• [EXCERPT]
↓

# Guages in old Dash



## Reelboys (Aug 17, 2011)

!966 gto speed hut gauges GPS speedo led back lit How do they look


----------



## ALKYGTO (Mar 29, 2010)

Looks Awesome! :cool


----------



## Rukee (Feb 8, 2007)

Yeah, looks like they fit good.


----------



## FlambeauHO (Nov 24, 2011)

Nice!


----------



## geeteeohguy (Feb 2, 2008)

Not a fan of aftermarket dashes. That said, yours look pretty classy, and very well done. I like 'em!


----------



## BearGFR (Aug 25, 2008)

If someone were to just glance and the dash without thinking, I bet the impression would be that they're all original to the car.

I like that.

Good job!

Bear


----------



## chuckha62 (Apr 5, 2010)

geeteeohguy said:


> Not a fan of aftermarket dashes. That said, yours look pretty classy, and very well done. I like 'em!





BearGFR said:


> If someone were to just glance and the dash without thinking, I bet the impression would be that they're all original to the car.
> 
> I like that.
> 
> ...


What they said!


----------



## Instg8ter (Sep 28, 2010)

I like mods that are done in fitting with the era and not detracting from the overall design, very well done.


----------



## AK49GTO (Mar 15, 2011)

Sweet... what brand are they and what mods did you have to do to get them to fit in the stock holes?


----------



## OrbitOrange (Jul 5, 2010)

I cant wait until Im able to order some gauges from Speedhut. They have some really nice stuff and its 100% customizable too!

Looks great in your car!


----------



## Instg8ter (Sep 28, 2010)

i like the idea of the GPS speedo, no changing cable gears if you change the rear end out.


----------

↑

• [Stored data entries]

↓

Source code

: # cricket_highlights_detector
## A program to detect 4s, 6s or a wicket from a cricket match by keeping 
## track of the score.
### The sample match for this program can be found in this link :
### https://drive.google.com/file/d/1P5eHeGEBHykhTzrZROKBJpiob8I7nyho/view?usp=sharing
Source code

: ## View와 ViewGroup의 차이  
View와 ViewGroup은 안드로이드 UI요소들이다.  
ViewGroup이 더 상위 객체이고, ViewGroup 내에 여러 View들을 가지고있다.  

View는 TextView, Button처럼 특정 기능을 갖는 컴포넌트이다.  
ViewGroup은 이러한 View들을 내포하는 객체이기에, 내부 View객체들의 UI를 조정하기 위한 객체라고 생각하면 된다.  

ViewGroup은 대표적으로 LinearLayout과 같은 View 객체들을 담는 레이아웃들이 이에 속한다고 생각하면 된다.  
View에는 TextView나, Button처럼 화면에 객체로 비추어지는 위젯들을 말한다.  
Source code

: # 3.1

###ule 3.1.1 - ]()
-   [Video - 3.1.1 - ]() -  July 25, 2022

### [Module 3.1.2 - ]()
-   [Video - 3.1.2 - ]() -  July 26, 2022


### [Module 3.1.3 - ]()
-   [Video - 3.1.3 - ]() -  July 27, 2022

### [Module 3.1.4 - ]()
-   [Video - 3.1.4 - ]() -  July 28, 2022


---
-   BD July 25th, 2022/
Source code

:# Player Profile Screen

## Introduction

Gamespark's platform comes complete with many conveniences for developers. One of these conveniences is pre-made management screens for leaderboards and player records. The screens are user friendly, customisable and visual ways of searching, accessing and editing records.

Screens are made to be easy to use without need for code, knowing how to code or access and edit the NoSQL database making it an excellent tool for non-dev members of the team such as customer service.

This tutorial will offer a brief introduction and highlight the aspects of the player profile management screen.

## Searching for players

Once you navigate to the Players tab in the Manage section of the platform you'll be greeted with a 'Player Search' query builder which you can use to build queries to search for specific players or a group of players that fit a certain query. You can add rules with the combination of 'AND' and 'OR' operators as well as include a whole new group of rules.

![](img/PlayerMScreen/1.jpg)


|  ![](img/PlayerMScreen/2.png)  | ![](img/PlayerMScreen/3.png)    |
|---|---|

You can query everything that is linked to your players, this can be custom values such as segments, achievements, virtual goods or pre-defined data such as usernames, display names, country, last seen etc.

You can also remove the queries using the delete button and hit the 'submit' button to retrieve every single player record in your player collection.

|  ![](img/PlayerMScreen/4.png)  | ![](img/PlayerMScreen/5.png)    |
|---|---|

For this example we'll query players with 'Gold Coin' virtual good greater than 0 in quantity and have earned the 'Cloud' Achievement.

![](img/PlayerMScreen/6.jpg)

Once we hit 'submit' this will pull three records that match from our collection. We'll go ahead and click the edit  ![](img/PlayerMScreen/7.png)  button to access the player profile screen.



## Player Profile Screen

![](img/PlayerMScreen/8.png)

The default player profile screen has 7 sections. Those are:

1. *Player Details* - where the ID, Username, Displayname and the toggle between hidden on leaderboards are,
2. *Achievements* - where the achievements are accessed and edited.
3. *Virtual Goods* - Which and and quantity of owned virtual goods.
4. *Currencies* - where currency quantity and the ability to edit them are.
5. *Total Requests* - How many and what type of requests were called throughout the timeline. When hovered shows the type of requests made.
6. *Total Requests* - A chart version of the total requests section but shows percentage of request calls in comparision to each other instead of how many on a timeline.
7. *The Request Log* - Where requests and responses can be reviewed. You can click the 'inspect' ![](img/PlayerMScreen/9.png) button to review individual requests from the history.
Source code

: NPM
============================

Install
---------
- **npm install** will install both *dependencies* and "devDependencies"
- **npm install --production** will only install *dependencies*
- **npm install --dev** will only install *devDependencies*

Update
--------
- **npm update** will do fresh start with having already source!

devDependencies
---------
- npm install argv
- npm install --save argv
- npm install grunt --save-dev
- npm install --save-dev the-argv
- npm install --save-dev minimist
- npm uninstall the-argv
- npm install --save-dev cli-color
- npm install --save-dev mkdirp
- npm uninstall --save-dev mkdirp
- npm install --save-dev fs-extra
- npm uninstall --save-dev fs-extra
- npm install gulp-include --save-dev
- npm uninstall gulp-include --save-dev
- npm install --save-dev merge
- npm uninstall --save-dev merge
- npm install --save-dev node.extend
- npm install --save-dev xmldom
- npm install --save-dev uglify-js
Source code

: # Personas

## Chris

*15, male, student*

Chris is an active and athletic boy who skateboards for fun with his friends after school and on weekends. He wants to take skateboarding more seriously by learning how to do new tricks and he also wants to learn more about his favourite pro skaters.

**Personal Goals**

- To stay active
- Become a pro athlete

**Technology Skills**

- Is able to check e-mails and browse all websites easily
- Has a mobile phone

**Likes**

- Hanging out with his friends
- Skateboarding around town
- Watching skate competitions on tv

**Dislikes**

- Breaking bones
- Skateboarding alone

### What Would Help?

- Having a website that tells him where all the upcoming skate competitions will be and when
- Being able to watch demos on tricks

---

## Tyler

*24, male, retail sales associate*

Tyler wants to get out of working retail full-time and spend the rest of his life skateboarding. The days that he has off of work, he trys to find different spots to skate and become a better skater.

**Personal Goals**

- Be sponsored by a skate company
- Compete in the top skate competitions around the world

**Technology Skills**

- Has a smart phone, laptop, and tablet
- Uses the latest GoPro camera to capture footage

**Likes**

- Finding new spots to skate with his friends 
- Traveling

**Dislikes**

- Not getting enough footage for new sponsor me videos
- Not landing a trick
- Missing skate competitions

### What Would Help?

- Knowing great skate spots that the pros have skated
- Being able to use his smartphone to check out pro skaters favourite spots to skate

↑

• [WHAT YOU HAVE TO DO]
In the thread about gauges in an old dash, what advantage of the GPS speedometer does Instg8ter point out?

• [SOLUTION TO THE EXERCISE]
There is no need to change cable gears if the rear end is changed out.